For mask generation, there is really not much reason to use AI. In this example, simple stochastic blob detection, a trivial function you could get from openCV or ask a college sophomore to write would generate much better quality masks.

palashshah•7mo ago
totally agreed here. i think my goal primarily with the mask generation was to test out how effective openai's capabilities were.

we're currently working on pipelines that limit the the involvement of AI to various tasks. for example, when generating an ad there's usually logo, some banner text, and background image.

we can use gpt-image-1 to generate the background image, another LLM to identify the coordinates of where we place the logo, and just add the logo onto the image. this is just one example!

jackphilson•7mo ago
Why do you agree? I think we should outsource as much as we can to abstraction. We've been doing it forever.
dandelany•7mo ago
"Simple stochastic blob detection" is an abstraction. You write (or import) a function where the the gnarly logic lives and call `detectBlobs()`. "Use an abstraction" doesn't mean you should use the same abstraction for every task, you should use the right tool for the job.
mentalgear•7mo ago
Again another example of "the unreasonable effectiveness of LLMs in a loop". At with time, the tasks for loop become bigger and more complex, until we find ourselves "outlooped" at least job wise.
ramoz•7mo ago
Nice retrospective but I guess this process is no longer needed as model's get better; esp as they start enabling features like consistent subjects. Seems like a lot of overhead to correct text for inspirational images, but I can imagine you need to always present some form of _quality_ to your clients.

Feel like control nets and some minimal photoshop work would've been better.

palashshah•7mo ago
totally. it got to a point where most of the text generated in our images was incorrect, and so it wasn't a great look showing that to our clients.
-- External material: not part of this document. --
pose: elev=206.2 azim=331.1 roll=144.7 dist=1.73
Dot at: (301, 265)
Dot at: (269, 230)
we're actually working on some form of what you described where we take images generated from LLMs + add consistent logos discretely rather than generatively.

abshkbh•7mo ago
Palash this is a great post, I learnt a lot as an image gen noob! Keep writing more :)
palashshah•7mo ago
this is incredible to hear! i plan to keep writing on a weekly basis, and will be posting them on twitter.
t_mann•7mo ago
I was kind of hoping this would be in the 'Dreambooth mold' of finetuning open weights models. I have used that with some success some ~2 years ago, does anyone know what improvements there have been in that direction since Dreambooth?
zahlman•7mo ago
It's frankly amazing to me that "ask another LLM to evaluate the image" actually produces useful feedback that results in actual improvement from the first LLM.
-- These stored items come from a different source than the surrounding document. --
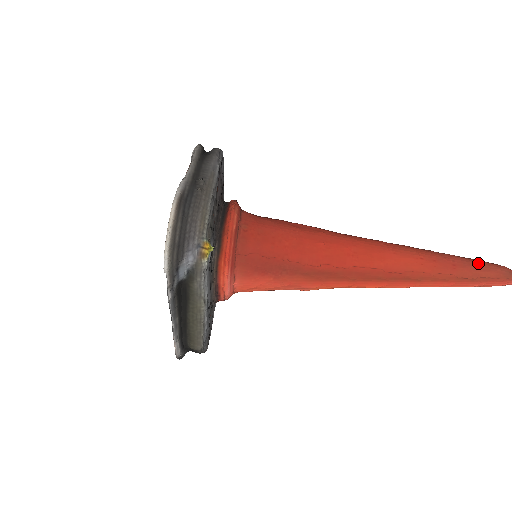
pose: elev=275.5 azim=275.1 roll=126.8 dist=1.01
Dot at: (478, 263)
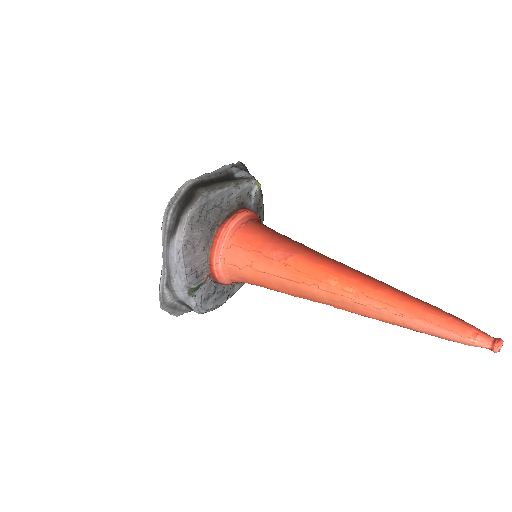
Dot at: occluded
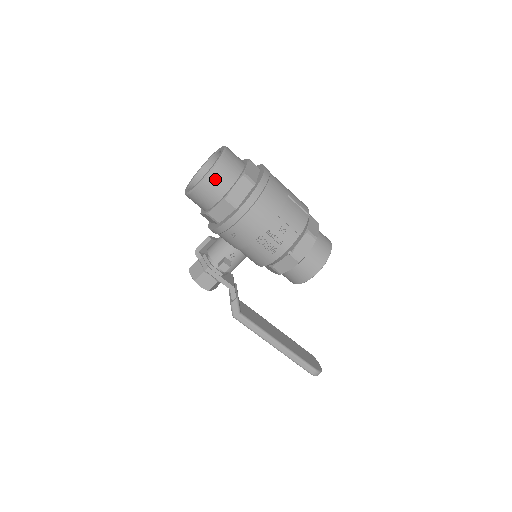
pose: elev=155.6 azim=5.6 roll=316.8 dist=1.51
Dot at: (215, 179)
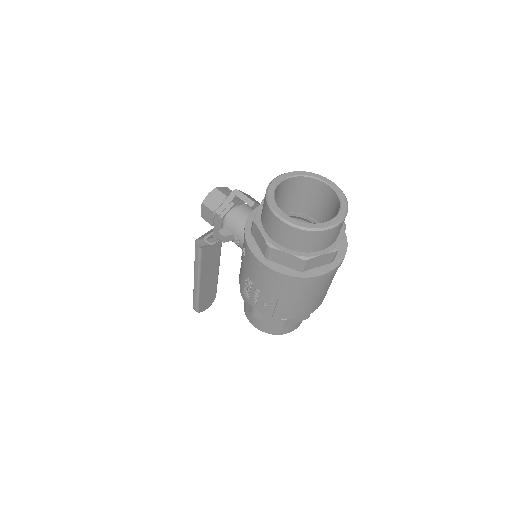
Dot at: (285, 230)
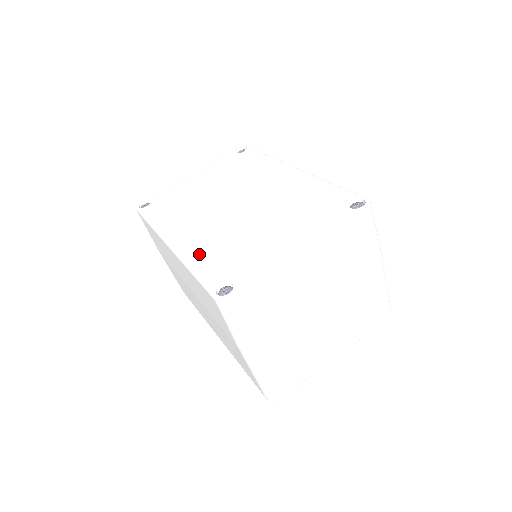
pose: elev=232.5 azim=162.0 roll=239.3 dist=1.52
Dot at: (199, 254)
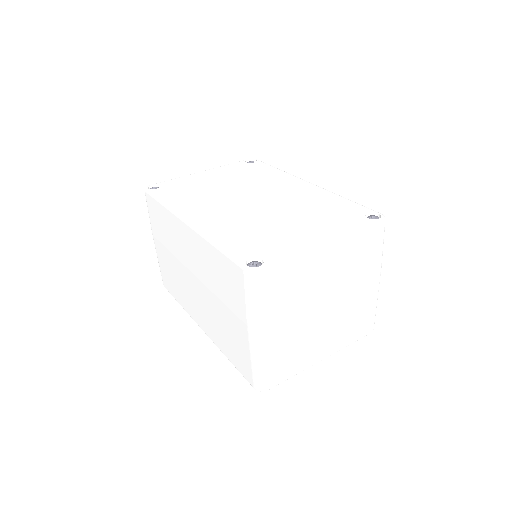
Dot at: (222, 233)
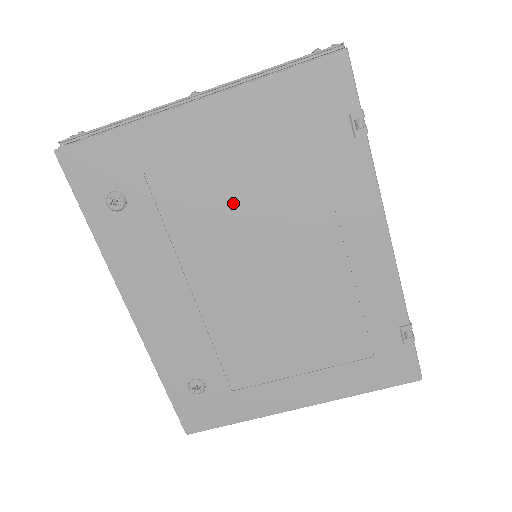
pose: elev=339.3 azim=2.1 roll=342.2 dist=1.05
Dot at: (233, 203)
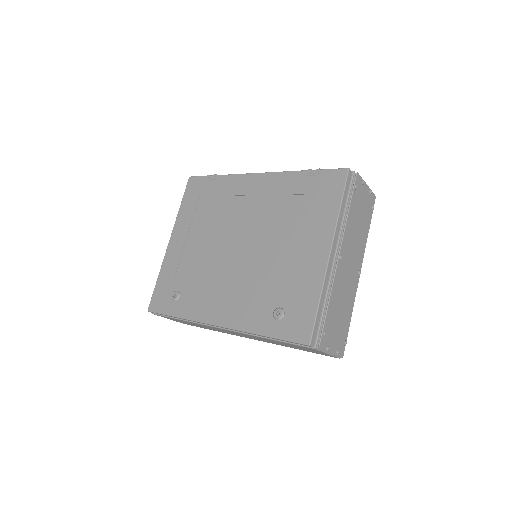
Dot at: (207, 242)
But then, I guess it's not much different of an idea from the earlier use of GANs, or of telling LLMs to "stop hallucinating", etc.

palashshah•7mo ago
totally. the way i think about it (purely based on intuition) is that asking an LLM to do understanding + image generation is too complex for it to be effective. if we separate out the tasks into discrete steps, the evaluation becomes better, and the generation simply becomes instruction following.
jacob019•7mo ago
This is all edited with gpt-image-1? The revised images are amazing. Were example logos provided or is it just working off of it's knowledge of a well known brand?